Required actions ::
1. In the interview excerpt, what does Dougherty say you will have to do at the end?
2. Change "tools" to "equipment" in the interview excerpt, and write out the part starting with "SE: So are we" and going on through "the development stage.".

Gottscho: It takes time, as well, and if you’ve got a high mix of different products, you don’t have a lot of time.

Dougherty: Absolutely.

SE: So are we matching tools, or are we matching final structure, or are we moving to co-optimized processing?

Dougherty: It’s all of the above. There really is no single path. You have to start with the fundamentals of matching tools and driving process capabilities to the greatest degree possible. At the end, you’re going to have to do some offset management. There’s no way around that. But then, understanding all of that during the design and development stage is critically important. You need to think about things like run-to-run control. That’s not really something you can stick on top of the technology after it’s done. You have to keep in mind that these are the things that tend to vary, and you need to build that into your known process window during the development stage.

Wolfling: The design needs to take part of the burden of the scale. As part of this co-optimization, you cannot say that the design is independent and eventually the manufacturing will deal with whatever the designers do. The burden of scale goes back to the designer so that eventually this can be manufactured. This is not ideal, but that is a fact of life going forward with advanced nodes.

Supplied information ::

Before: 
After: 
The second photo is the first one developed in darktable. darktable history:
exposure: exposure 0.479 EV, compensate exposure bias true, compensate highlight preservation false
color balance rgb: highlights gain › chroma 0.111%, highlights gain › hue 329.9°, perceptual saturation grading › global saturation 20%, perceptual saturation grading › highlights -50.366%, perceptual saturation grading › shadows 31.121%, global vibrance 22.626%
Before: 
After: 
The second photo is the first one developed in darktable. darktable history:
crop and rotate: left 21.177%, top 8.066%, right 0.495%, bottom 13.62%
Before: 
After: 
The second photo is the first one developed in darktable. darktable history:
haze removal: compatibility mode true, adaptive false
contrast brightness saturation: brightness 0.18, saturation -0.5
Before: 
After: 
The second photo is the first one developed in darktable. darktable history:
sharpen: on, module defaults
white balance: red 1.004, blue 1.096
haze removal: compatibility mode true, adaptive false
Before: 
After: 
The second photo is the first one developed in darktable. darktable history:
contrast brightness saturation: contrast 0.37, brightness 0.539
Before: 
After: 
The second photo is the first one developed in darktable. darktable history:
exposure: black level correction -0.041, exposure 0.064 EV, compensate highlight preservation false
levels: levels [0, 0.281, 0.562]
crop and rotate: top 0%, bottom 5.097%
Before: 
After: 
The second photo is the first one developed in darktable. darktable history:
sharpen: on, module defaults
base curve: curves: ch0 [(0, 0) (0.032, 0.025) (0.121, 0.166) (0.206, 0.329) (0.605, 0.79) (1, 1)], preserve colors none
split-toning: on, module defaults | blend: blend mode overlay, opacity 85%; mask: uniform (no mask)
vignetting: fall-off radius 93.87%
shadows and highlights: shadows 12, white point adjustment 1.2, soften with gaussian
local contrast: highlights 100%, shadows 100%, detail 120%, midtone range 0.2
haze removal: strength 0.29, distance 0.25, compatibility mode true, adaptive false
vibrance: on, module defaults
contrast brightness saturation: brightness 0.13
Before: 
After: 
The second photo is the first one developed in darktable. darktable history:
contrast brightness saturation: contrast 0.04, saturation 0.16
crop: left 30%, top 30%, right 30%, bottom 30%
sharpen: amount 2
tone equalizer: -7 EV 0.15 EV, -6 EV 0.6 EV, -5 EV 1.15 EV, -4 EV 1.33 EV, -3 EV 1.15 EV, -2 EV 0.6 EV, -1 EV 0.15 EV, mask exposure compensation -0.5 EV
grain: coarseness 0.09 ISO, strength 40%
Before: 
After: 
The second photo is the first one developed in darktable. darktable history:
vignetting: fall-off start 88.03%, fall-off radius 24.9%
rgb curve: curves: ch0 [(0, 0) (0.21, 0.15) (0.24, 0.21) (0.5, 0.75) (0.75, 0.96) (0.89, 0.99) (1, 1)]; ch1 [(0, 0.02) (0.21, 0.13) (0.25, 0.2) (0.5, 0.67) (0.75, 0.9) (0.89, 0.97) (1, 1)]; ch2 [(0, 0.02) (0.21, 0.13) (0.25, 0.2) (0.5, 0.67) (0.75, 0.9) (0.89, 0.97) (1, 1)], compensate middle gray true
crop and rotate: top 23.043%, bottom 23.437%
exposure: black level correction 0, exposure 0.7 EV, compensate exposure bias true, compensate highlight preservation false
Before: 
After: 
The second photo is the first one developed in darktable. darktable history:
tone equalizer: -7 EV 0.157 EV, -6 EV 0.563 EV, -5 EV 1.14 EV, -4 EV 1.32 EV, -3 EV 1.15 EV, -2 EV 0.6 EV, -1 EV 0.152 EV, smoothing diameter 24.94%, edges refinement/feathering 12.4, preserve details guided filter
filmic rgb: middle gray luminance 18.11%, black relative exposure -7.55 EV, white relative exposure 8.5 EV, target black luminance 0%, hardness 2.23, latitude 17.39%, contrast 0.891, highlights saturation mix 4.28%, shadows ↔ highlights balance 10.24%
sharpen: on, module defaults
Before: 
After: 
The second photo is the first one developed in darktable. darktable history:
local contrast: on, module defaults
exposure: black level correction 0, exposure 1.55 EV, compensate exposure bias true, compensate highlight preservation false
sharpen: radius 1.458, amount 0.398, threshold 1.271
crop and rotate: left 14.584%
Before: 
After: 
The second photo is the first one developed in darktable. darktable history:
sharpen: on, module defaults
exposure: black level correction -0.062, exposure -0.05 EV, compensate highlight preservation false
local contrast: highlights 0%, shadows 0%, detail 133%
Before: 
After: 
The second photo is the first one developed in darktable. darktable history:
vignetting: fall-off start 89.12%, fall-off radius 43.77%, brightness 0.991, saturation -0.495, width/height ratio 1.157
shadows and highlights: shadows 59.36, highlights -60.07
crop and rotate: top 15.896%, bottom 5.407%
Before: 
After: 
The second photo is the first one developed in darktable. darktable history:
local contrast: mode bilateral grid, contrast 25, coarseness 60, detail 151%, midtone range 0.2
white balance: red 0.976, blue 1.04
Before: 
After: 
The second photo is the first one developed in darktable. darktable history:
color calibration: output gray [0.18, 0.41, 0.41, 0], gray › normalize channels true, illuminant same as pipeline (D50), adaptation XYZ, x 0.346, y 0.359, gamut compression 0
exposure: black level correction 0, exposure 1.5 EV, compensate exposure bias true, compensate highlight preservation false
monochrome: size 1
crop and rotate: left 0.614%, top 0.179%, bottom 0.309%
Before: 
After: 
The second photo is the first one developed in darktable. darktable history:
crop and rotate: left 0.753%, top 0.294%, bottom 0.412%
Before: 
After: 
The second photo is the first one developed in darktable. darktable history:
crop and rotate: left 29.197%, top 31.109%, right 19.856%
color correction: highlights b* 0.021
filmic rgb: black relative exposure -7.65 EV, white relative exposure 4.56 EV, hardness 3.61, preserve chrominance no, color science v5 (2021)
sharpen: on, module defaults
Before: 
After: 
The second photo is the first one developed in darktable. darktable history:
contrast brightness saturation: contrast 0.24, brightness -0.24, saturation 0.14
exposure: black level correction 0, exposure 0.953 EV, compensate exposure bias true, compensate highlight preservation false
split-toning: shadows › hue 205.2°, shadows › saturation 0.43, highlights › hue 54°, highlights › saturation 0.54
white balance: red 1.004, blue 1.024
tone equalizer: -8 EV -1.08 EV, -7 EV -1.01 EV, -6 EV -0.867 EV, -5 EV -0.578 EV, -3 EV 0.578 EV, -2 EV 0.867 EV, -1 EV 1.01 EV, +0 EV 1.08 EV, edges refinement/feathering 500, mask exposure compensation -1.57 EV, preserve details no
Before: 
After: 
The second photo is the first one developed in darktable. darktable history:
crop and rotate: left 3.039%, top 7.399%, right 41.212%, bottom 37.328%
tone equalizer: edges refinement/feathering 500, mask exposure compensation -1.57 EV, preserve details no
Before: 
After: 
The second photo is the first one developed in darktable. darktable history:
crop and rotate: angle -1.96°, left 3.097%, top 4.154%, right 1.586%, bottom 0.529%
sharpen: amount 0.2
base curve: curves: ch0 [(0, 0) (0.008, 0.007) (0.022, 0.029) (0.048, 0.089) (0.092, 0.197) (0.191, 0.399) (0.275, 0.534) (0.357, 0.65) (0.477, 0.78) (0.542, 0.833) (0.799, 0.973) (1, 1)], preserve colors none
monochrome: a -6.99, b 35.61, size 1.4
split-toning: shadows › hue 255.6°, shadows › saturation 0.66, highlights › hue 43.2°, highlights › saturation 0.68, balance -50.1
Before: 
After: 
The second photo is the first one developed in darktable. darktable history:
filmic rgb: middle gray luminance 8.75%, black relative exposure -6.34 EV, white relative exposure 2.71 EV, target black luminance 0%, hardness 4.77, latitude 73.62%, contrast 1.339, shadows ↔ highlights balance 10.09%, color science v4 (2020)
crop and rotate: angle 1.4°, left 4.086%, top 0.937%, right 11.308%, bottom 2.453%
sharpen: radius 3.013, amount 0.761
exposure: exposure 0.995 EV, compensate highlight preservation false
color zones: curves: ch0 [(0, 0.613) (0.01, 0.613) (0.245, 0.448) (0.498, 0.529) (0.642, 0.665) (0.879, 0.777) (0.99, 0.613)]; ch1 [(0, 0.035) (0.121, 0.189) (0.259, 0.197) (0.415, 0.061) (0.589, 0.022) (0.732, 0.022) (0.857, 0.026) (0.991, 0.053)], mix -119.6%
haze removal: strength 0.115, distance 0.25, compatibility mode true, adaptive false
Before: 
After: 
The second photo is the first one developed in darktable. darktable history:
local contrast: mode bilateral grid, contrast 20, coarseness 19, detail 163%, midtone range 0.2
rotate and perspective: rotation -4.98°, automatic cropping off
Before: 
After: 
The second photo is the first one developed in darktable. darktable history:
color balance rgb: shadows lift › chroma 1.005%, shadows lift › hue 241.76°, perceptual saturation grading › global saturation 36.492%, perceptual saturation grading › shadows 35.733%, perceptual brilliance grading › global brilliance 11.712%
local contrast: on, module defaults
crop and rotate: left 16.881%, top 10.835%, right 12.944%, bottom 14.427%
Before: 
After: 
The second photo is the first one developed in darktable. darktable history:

Solutions in order ::
1. Some offset management.

2.
SE: So are we matching equipment, or are we matching final structure, or are we moving to co-optimized processing?

Dougherty: It’s all of the above. There really is no single path. You have to start with the fundamentals of matching equipment and driving process capabilities to the greatest degree possible. At the end, you’re going to have to do some offset management. There’s no way around that. But then, understanding all of that during the design and development stage is critically important. You need to think about things like run-to-run control. That’s not really something you can stick on top of the technology after it’s done. You have to keep in mind that these are the things that tend to vary, and you need to build that into your known process window during the development stage.